• WORK ITEM:
From the first entry to the last, copy each one exactly.

Start of ENTRIES SUPPLIED

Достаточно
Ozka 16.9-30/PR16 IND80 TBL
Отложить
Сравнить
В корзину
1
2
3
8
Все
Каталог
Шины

End of ENTRIES SUPPLIED

• FINISHED EXERCISE:
Достаточно
Ozka 16.9-30/PR16 IND80 TBL
Отложить
Сравнить
В корзину
1
2
3
8
Все
Каталог
Шины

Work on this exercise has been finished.